### The task
Lay out the lines of the items below as a Markdown table with the columns Number and Text, numbering the rows in order and leaving out blank lines. Begin at the line that has "Tras esto recibiremos" and stop after the last line of the items.

===== Task data =====

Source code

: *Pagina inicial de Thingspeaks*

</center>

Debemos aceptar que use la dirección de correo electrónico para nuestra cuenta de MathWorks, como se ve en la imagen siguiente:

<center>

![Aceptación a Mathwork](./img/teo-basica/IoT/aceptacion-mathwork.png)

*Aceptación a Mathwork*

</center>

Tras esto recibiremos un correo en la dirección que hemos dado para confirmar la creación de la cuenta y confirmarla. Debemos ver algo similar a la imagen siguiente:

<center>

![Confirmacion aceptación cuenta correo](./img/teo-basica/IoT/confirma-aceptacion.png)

=====

### Solution
| Number | Text |
|---|---|
| 1 | Tras esto recibiremos un correo en la dirección que hemos dado para confirmar la creación de la cuenta y confirmarla. Debemos ver algo similar a la imagen siguiente: |
| 2 | <center> |
| 3 | ![Confirmacion aceptación cuenta correo](./img/teo-basica/IoT/confirma-aceptacion.png) |